*Task to complete:* Restate the entries below exactly, and keep all images out of the answer.

☆ ☆ ☆ ☆

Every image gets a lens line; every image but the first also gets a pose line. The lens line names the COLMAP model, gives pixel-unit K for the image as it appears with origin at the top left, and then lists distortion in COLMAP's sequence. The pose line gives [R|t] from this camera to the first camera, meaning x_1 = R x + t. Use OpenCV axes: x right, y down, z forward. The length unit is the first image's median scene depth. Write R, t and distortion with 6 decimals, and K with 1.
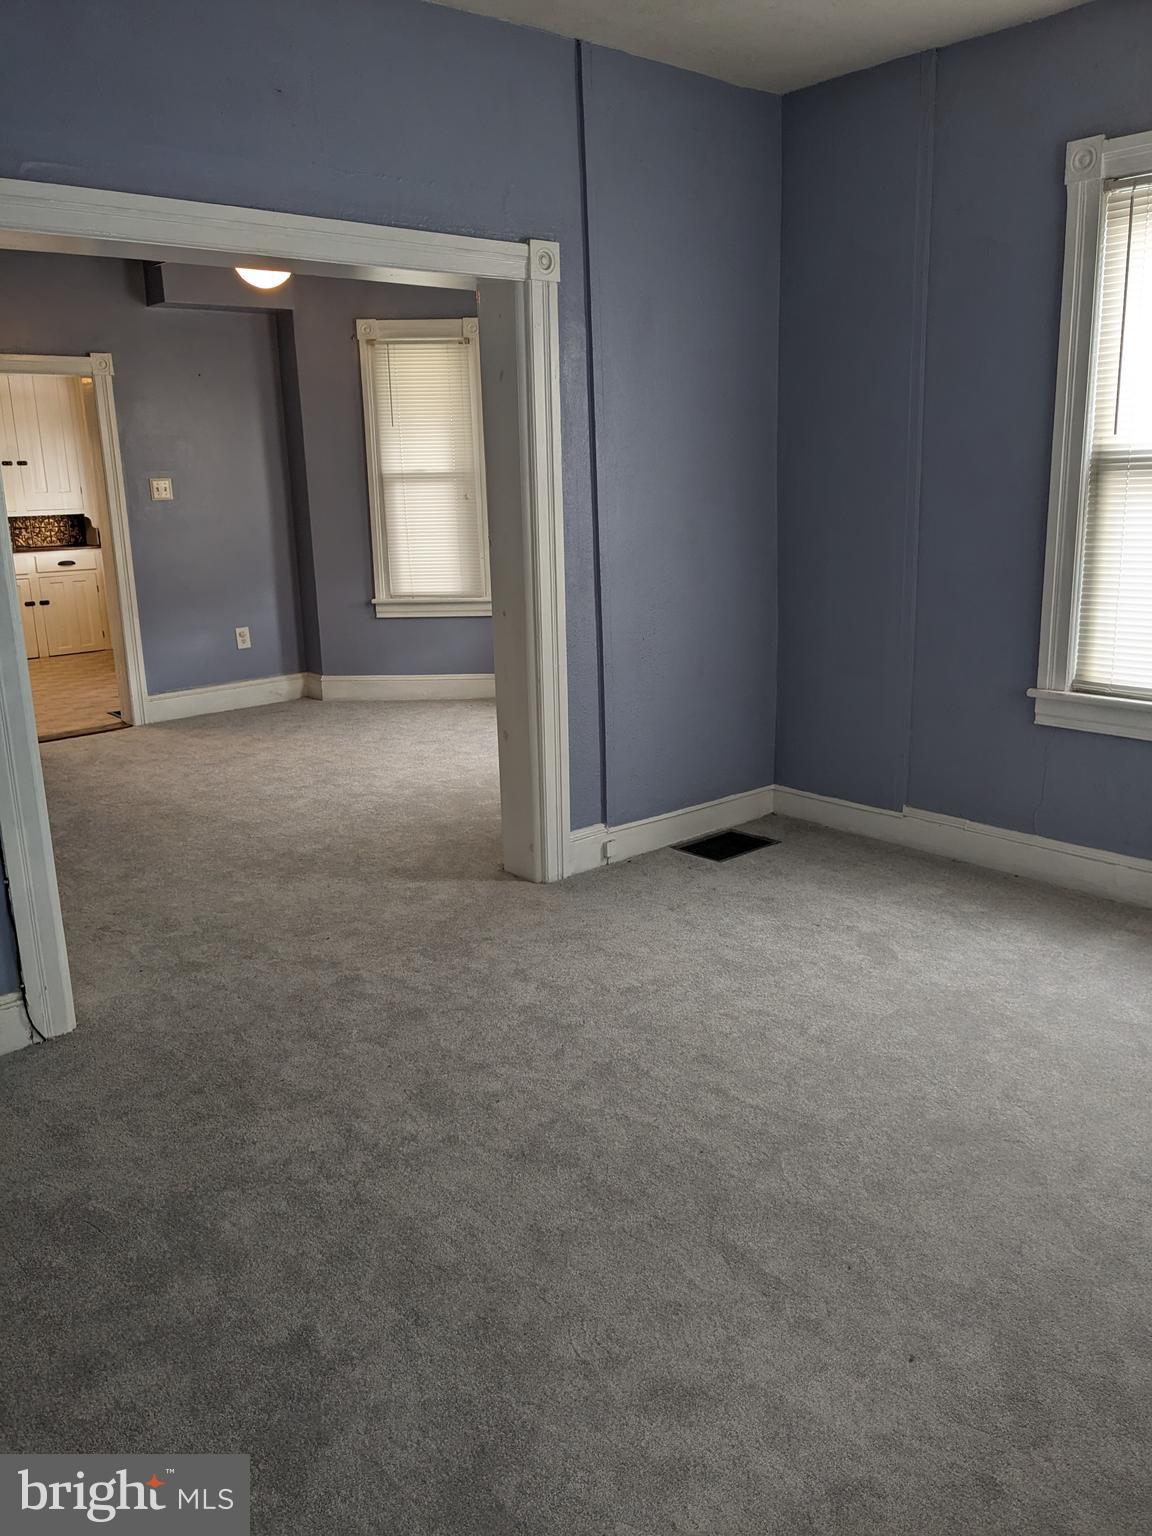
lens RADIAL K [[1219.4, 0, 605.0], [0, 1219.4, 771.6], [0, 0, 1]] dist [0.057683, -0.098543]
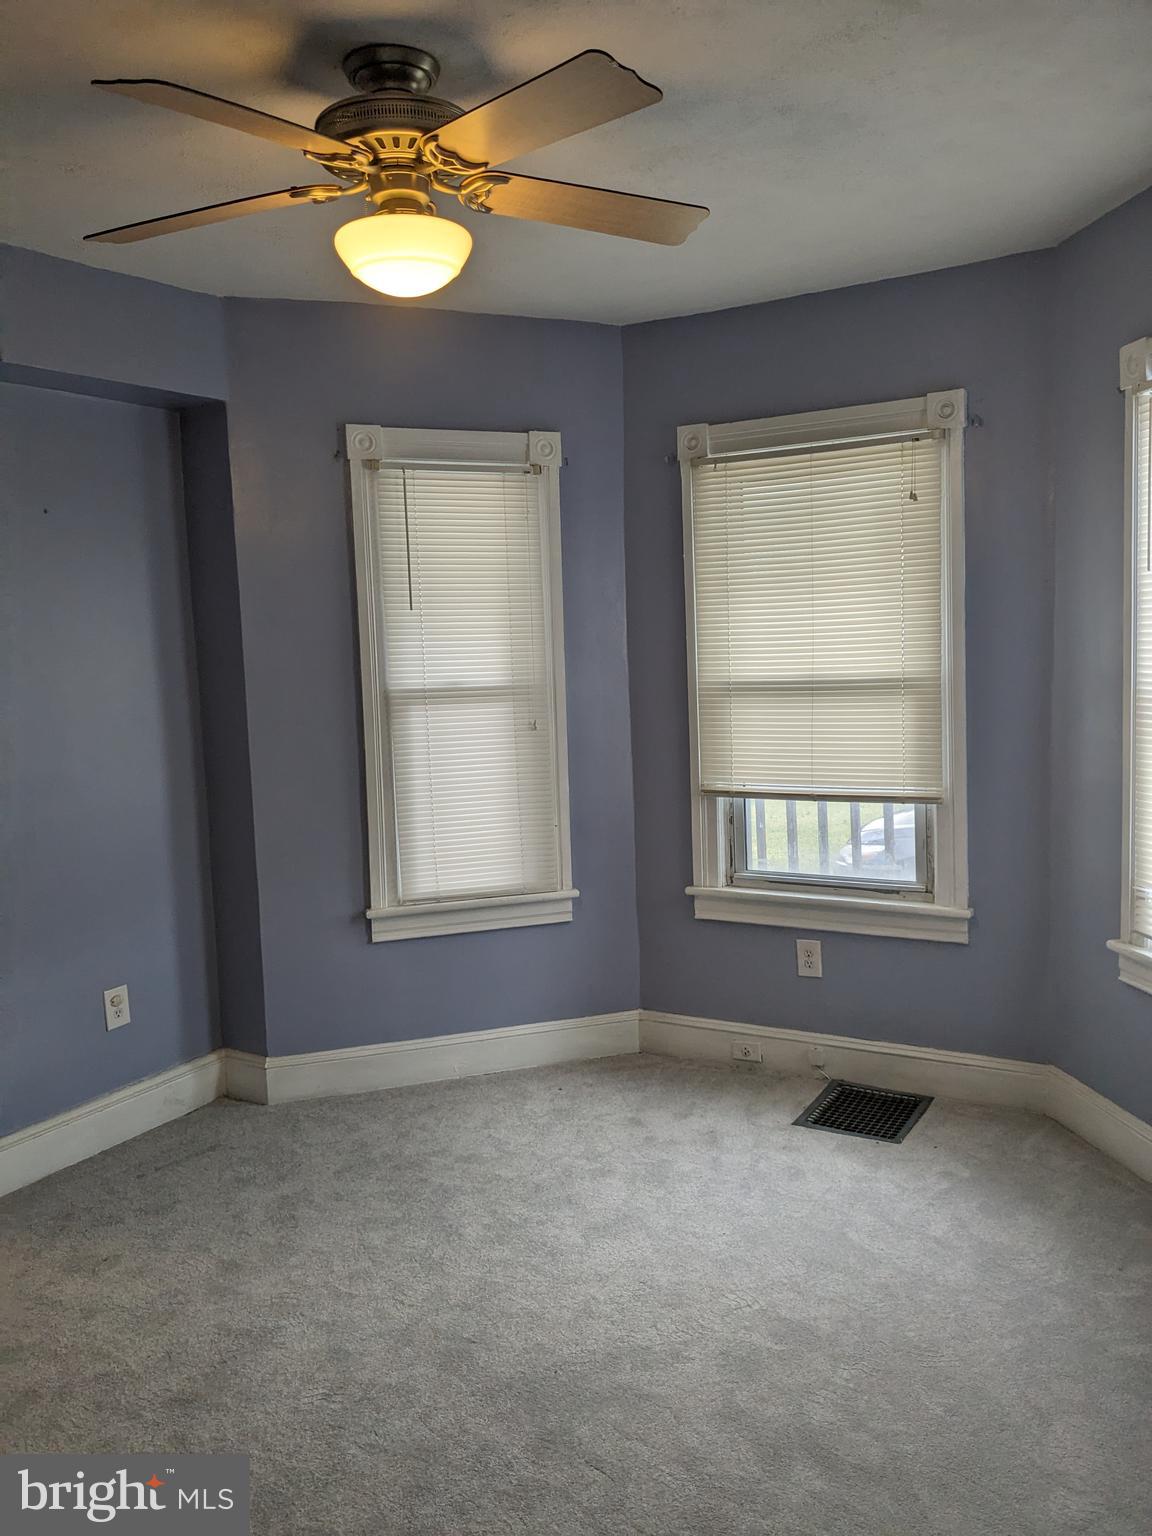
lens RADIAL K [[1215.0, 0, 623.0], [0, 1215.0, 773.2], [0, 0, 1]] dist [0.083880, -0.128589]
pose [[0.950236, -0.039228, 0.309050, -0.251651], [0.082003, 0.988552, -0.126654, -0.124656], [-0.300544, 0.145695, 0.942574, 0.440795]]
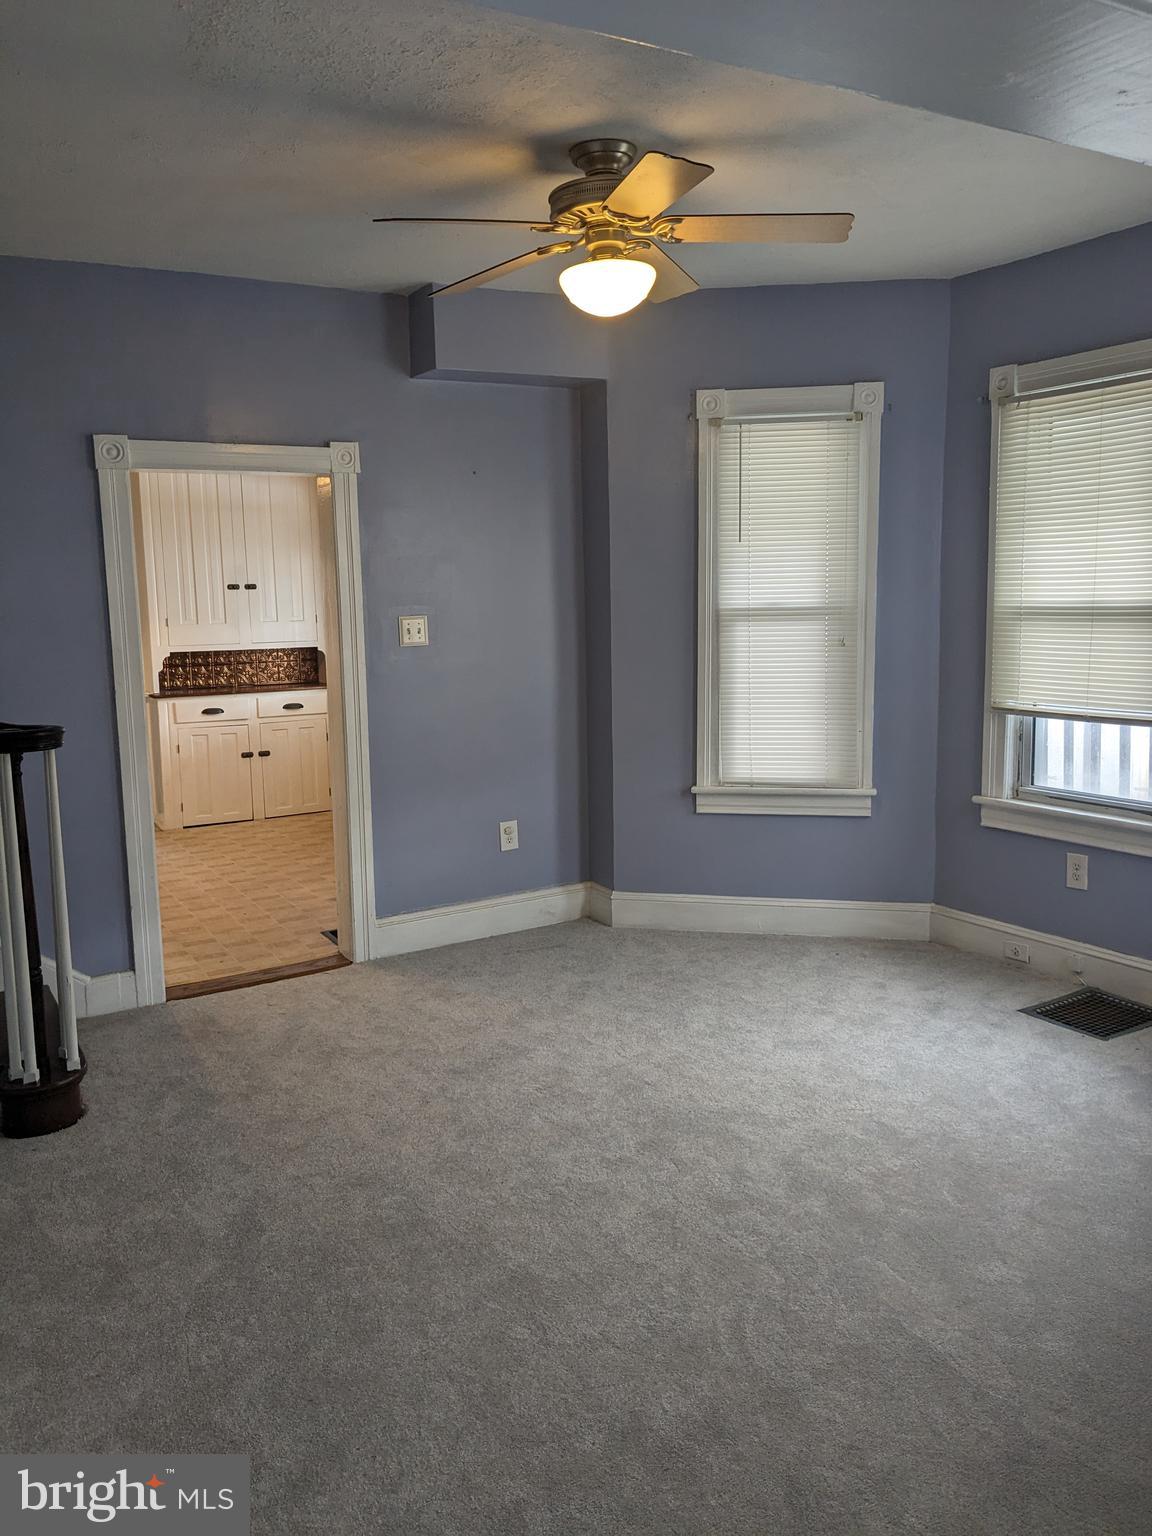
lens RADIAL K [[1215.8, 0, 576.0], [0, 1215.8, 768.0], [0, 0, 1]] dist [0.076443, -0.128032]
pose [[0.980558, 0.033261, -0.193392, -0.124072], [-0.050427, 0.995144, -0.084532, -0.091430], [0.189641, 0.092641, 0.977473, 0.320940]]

☆ ☆ ☆ ☆

*Your solution:*
Every image gets a lens line; every image but the first also gets a pose line. The lens line names the COLMAP model, gives pixel-unit K for the image as it appears with origin at the top left, and then lists distortion in COLMAP's sequence. The pose line gives [R|t] from this camera to the first camera, meaning x_1 = R x + t. Use OpenCV axes: x right, y down, z forward. The length unit is the first image's median scene depth. Write R, t and distortion with 6 decimals, and K with 1.
lens RADIAL K [[1219.4, 0, 605.0], [0, 1219.4, 771.6], [0, 0, 1]] dist [0.057683, -0.098543]
lens RADIAL K [[1215.0, 0, 623.0], [0, 1215.0, 773.2], [0, 0, 1]] dist [0.083880, -0.128589]
pose [[0.950236, -0.039228, 0.309050, -0.251651], [0.082003, 0.988552, -0.126654, -0.124656], [-0.300544, 0.145695, 0.942574, 0.440795]]
lens RADIAL K [[1215.8, 0, 576.0], [0, 1215.8, 768.0], [0, 0, 1]] dist [0.076443, -0.128032]
pose [[0.980558, 0.033261, -0.193392, -0.124072], [-0.050427, 0.995144, -0.084532, -0.091430], [0.189641, 0.092641, 0.977473, 0.320940]]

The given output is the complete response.